» Record set:

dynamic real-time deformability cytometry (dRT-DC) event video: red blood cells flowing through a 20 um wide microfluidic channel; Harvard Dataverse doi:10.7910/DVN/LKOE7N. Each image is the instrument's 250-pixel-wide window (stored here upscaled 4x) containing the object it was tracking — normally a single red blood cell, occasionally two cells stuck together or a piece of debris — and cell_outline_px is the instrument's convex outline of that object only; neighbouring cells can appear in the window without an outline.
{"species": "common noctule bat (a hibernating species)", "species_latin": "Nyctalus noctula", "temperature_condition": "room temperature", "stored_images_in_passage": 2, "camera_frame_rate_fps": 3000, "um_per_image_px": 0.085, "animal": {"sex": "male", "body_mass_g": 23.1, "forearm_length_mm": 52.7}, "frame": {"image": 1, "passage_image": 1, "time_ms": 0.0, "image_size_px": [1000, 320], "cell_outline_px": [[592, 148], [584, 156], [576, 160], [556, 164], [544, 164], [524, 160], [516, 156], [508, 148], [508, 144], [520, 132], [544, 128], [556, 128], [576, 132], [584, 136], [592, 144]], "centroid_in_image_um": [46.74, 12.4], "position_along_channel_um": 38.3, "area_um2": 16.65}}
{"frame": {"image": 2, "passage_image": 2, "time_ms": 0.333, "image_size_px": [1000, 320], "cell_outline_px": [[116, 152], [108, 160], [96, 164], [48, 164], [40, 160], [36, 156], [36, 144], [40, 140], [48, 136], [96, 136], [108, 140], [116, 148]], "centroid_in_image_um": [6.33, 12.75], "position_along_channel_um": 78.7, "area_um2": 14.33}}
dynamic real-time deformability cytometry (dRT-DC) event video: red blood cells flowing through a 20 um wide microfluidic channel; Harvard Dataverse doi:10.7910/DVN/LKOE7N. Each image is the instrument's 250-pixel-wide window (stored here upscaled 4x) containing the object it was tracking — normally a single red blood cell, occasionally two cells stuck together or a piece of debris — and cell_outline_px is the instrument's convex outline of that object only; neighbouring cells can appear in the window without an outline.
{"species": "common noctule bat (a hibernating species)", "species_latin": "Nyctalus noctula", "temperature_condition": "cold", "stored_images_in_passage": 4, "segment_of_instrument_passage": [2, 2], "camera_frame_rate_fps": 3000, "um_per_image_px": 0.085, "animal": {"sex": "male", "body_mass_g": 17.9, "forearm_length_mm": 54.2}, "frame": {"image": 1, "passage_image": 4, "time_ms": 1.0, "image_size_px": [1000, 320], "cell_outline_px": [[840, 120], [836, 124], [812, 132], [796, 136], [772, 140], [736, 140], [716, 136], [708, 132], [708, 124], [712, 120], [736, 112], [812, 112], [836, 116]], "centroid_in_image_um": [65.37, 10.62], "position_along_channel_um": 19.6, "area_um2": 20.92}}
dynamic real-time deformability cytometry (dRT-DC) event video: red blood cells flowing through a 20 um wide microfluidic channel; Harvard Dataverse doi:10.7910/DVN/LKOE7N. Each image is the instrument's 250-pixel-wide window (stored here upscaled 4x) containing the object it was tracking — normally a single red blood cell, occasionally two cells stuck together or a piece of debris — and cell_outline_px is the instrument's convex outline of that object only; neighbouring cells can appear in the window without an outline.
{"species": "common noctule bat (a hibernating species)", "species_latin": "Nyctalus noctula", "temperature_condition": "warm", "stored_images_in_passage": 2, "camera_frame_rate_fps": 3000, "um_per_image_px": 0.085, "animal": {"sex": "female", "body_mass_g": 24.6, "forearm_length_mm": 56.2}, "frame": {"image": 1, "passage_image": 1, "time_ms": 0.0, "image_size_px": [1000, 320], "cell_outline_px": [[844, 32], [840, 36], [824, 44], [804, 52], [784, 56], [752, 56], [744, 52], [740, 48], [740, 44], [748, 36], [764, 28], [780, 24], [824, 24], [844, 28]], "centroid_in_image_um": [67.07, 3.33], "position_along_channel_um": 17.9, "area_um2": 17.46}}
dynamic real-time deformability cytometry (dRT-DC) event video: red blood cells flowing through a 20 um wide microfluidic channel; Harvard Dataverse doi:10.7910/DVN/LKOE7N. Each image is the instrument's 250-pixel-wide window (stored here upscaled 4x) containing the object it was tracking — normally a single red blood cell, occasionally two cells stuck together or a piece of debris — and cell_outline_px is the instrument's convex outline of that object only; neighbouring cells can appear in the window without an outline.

» Task to carry out:
Write the material out exactly, with nothing left out.

» Final answer:
dynamic real-time deformability cytometry (dRT-DC) event video: red blood cells flowing through a 20 um wide microfluidic channel; Harvard Dataverse doi:10.7910/DVN/LKOE7N. Each image is the instrument's 250-pixel-wide window (stored here upscaled 4x) containing the object it was tracking — normally a single red blood cell, occasionally two cells stuck together or a piece of debris — and cell_outline_px is the instrument's convex outline of that object only; neighbouring cells can appear in the window without an outline.
{"species": "common noctule bat (a hibernating species)", "species_latin": "Nyctalus noctula", "temperature_condition": "room temperature", "stored_images_in_passage": 2, "camera_frame_rate_fps": 3000, "um_per_image_px": 0.085, "animal": {"sex": "male", "body_mass_g": 23.1, "forearm_length_mm": 52.7}, "frame": {"image": 1, "passage_image": 1, "time_ms": 0.0, "image_size_px": [1000, 320], "cell_outline_px": [[592, 148], [584, 156], [576, 160], [556, 164], [544, 164], [524, 160], [516, 156], [508, 148], [508, 144], [520, 132], [544, 128], [556, 128], [576, 132], [584, 136], [592, 144]], "centroid_in_image_um": [46.74, 12.4], "position_along_channel_um": 38.3, "area_um2": 16.65}}
{"frame": {"image": 2, "passage_image": 2, "time_ms": 0.333, "image_size_px": [1000, 320], "cell_outline_px": [[116, 152], [108, 160], [96, 164], [48, 164], [40, 160], [36, 156], [36, 144], [40, 140], [48, 136], [96, 136], [108, 140], [116, 148]], "centroid_in_image_um": [6.33, 12.75], "position_along_channel_um": 78.7, "area_um2": 14.33}}
dynamic real-time deformability cytometry (dRT-DC) event video: red blood cells flowing through a 20 um wide microfluidic channel; Harvard Dataverse doi:10.7910/DVN/LKOE7N. Each image is the instrument's 250-pixel-wide window (stored here upscaled 4x) containing the object it was tracking — normally a single red blood cell, occasionally two cells stuck together or a piece of debris — and cell_outline_px is the instrument's convex outline of that object only; neighbouring cells can appear in the window without an outline.
{"species": "common noctule bat (a hibernating species)", "species_latin": "Nyctalus noctula", "temperature_condition": "cold", "stored_images_in_passage": 4, "segment_of_instrument_passage": [2, 2], "camera_frame_rate_fps": 3000, "um_per_image_px": 0.085, "animal": {"sex": "male", "body_mass_g": 17.9, "forearm_length_mm": 54.2}, "frame": {"image": 1, "passage_image": 4, "time_ms": 1.0, "image_size_px": [1000, 320], "cell_outline_px": [[840, 120], [836, 124], [812, 132], [796, 136], [772, 140], [736, 140], [716, 136], [708, 132], [708, 124], [712, 120], [736, 112], [812, 112], [836, 116]], "centroid_in_image_um": [65.37, 10.62], "position_along_channel_um": 19.6, "area_um2": 20.92}}
dynamic real-time deformability cytometry (dRT-DC) event video: red blood cells flowing through a 20 um wide microfluidic channel; Harvard Dataverse doi:10.7910/DVN/LKOE7N. Each image is the instrument's 250-pixel-wide window (stored here upscaled 4x) containing the object it was tracking — normally a single red blood cell, occasionally two cells stuck together or a piece of debris — and cell_outline_px is the instrument's convex outline of that object only; neighbouring cells can appear in the window without an outline.
{"species": "common noctule bat (a hibernating species)", "species_latin": "Nyctalus noctula", "temperature_condition": "warm", "stored_images_in_passage": 2, "camera_frame_rate_fps": 3000, "um_per_image_px": 0.085, "animal": {"sex": "female", "body_mass_g": 24.6, "forearm_length_mm": 56.2}, "frame": {"image": 1, "passage_image": 1, "time_ms": 0.0, "image_size_px": [1000, 320], "cell_outline_px": [[844, 32], [840, 36], [824, 44], [804, 52], [784, 56], [752, 56], [744, 52], [740, 48], [740, 44], [748, 36], [764, 28], [780, 24], [824, 24], [844, 28]], "centroid_in_image_um": [67.07, 3.33], "position_along_channel_um": 17.9, "area_um2": 17.46}}
dynamic real-time deformability cytometry (dRT-DC) event video: red blood cells flowing through a 20 um wide microfluidic channel; Harvard Dataverse doi:10.7910/DVN/LKOE7N. Each image is the instrument's 250-pixel-wide window (stored here upscaled 4x) containing the object it was tracking — normally a single red blood cell, occasionally two cells stuck together or a piece of debris — and cell_outline_px is the instrument's convex outline of that object only; neighbouring cells can appear in the window without an outline.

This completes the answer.